** Dataset excerpts follows **
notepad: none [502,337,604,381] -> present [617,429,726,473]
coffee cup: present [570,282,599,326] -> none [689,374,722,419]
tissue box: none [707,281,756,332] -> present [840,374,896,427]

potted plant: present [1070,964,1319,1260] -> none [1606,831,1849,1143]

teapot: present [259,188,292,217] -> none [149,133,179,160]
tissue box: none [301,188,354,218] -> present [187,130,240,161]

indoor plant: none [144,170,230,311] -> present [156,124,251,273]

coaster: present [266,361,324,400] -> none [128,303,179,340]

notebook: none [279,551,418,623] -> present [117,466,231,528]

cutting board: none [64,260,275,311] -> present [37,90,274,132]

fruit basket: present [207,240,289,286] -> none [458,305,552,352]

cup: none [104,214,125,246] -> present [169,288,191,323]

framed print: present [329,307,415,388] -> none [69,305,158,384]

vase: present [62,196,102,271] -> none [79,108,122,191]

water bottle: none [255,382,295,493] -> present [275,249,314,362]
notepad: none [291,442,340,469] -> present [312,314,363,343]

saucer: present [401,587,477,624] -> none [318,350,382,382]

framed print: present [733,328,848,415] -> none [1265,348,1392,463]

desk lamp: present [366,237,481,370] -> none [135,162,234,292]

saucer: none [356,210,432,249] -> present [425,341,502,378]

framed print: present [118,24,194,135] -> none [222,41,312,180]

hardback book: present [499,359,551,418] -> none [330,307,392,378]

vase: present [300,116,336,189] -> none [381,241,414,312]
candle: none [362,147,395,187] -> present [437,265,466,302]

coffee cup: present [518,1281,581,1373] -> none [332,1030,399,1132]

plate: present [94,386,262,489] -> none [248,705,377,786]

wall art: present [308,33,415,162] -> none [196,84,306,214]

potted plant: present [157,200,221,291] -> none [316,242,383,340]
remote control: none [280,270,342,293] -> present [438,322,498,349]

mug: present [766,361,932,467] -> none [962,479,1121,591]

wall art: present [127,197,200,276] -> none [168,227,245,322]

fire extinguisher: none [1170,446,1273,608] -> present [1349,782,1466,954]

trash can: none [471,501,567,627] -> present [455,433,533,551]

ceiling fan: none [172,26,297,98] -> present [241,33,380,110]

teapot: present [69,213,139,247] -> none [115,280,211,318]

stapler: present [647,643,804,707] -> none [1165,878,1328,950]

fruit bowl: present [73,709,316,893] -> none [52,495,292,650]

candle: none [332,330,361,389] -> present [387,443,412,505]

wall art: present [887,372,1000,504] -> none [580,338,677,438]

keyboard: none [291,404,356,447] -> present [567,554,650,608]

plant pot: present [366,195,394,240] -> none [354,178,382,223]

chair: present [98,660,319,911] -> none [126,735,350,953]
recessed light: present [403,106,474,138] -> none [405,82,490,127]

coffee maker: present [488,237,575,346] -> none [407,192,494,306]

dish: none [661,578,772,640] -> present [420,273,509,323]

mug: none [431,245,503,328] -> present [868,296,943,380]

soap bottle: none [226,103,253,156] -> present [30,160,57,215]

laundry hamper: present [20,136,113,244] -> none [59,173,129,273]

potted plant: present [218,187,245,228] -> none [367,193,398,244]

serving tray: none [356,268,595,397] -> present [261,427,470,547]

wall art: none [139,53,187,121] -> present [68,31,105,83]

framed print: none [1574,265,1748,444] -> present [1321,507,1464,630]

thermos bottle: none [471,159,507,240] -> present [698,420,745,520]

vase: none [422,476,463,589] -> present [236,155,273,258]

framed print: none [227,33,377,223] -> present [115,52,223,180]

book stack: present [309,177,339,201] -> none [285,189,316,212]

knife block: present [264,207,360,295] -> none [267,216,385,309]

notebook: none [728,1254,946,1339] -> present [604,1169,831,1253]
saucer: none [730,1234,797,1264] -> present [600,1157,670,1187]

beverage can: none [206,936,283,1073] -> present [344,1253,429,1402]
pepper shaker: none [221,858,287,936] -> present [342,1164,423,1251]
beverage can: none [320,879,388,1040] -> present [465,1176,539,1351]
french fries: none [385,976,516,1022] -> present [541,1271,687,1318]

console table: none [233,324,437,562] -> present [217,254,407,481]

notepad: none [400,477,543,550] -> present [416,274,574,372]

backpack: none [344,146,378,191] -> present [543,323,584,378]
** End of Dataset excerpts **
> **Task to complete**
Once the line with "thermos bottle: none" is found in the records above, print exactly that line and every line after it through the line with "framed print: none [227,33,377,223]".

> **Output for this task**
thermos bottle: none [471,159,507,240] -> present [698,420,745,520]

vase: none [422,476,463,589] -> present [236,155,273,258]

framed print: none [227,33,377,223] -> present [115,52,223,180]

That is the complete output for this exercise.